The bleak economic outlook and welfare cuts have been blamed for Scotland’s position as the drug abuse capital of Europe.


A new survey has revealed soaring levels of Ecstasy use in Scotland, where the drug is abused at more than double the level seen in most other countries, and the highest level of LSD abuse in Europe.

The statistics compiled by the European Monitoring Centre for Drug and Drug Addiction show that 9.3 per cent of people between the ages of 16-59 have taken Ecstasy, which is undergoing a huge resurgence after years in decline.

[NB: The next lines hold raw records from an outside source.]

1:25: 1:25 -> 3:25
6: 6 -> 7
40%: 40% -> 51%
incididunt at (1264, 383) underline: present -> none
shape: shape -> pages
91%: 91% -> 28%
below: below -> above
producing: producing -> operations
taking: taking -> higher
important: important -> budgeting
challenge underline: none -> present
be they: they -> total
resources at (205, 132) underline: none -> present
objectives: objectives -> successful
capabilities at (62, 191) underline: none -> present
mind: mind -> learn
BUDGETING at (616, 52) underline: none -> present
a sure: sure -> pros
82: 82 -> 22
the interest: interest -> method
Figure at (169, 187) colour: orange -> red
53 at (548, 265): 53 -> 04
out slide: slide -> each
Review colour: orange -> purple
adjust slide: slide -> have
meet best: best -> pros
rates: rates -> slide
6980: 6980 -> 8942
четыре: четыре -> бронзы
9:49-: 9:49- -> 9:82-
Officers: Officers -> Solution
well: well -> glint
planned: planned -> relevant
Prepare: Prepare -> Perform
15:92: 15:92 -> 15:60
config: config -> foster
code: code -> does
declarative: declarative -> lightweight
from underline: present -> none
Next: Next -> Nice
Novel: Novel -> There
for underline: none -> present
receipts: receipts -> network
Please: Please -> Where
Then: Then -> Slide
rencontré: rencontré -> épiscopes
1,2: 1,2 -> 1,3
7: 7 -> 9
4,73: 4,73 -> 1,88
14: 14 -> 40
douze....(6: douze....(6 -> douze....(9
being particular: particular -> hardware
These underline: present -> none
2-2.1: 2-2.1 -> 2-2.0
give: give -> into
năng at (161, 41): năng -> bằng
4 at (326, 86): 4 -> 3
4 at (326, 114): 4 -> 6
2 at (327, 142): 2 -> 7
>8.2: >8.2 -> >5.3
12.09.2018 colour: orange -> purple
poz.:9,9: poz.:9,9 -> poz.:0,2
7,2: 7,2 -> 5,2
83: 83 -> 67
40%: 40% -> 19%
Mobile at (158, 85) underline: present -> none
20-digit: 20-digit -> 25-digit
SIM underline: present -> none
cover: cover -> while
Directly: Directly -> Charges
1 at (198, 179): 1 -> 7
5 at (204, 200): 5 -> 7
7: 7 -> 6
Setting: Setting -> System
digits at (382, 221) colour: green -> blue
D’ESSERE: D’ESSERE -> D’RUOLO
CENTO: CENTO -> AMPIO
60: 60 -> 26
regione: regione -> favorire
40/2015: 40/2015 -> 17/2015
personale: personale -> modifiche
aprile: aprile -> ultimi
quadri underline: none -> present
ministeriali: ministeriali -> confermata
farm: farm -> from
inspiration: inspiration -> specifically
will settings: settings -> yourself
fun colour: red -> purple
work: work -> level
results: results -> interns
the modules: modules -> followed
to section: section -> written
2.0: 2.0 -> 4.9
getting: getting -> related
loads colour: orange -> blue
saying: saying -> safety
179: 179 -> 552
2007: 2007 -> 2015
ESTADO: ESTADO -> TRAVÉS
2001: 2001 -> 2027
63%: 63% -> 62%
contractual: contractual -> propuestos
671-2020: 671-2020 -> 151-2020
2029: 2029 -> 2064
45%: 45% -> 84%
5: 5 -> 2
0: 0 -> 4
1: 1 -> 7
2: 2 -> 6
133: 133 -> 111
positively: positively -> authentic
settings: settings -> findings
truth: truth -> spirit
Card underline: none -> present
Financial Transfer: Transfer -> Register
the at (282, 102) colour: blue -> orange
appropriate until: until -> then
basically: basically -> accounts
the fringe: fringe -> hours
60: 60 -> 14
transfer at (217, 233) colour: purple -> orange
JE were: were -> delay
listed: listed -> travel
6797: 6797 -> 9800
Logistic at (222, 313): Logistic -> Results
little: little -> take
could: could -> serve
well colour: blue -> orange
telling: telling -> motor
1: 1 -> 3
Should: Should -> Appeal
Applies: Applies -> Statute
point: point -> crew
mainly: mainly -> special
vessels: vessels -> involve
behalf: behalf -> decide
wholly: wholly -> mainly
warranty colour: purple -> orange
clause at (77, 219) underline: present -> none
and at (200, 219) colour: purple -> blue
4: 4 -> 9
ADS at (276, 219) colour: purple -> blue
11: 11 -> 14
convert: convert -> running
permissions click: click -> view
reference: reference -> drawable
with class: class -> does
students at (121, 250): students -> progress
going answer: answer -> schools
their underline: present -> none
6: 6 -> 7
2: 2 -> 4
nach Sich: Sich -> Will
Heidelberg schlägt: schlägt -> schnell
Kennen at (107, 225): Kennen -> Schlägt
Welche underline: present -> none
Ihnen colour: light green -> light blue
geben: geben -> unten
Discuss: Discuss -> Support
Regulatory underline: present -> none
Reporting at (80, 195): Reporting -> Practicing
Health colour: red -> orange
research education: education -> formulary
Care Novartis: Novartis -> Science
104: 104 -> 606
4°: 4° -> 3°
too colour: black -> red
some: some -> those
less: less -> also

Scotland also has the third highest cocaine problem in Europe, with 8.4 per cent of the population having used the class A drug. More than a quarter of the population has smoked cannabis.
Sean McCollum, head of operations for the Scottish Drugs Forum, said: “The high rates of drug use highlighted by the report comes as no surprise. Last year, we said that poverty was probably the biggest component in Scotland’s drugs problem and the current economic climate has put an even greater spotlight on the link between drug use and poverty.
“Recent and proposed changes to the welfare system will exacerbate this and these UK government policies have the potential to undermine the Scottish government’s strategy to address problematic drug use.”
John Arthur, of Crew 2000, an addiction charity, said: “We were expecting a rise because of the recession, but it seems that rather than more people using, it’s a case of people who are already using are now taking more.”
Ecstasy has been linked to at least three deaths in Scotland in the past two years. Police seizures of the drug increased by 60 per cent last year.
The Scottish Crime and Drugs Enforcement Agency said that of the 157.7kg of Class A drugs seized last year, almost 100kg were Ecstasy tablets.
Gordon Meldrum, director general of the agency, said: “We have seized the largest amount of Ecstasy seen in Scotland for many years . . . indicating a direct shift in the product of choice for serious organised crime groups.”Police have also warned of a renaissance of cannabis in Scotland as criminal gangs flood the market with the class B drug, which is often smoked by middle-class professionals.
In the past year drug enforcement officers have seized £200,000 worth of the drug from a gang operating in Fife and dozens of plants with a street value of £180,000 from a flat in Kilmarnock.
Chinese gangs who were traditionally involved in cannabis growing in Scotland were targeted in a police crackdown and have largely been driven out. However, Scottish gangs who have moved into the trade are proving harder to detect because they are using small sites to grow the plants.
Anne Franc, an expert on cannabis cultivation at Forensic Equity, a company that specialises in forensic services for the police and court system, said: “The profits are substantial, it’s easy to grow and there’s huge demand. Unlike Class A drugs, cannabis use crosses the social boundaries. It’s as popular among the middle classes as it is among those on lower incomes.”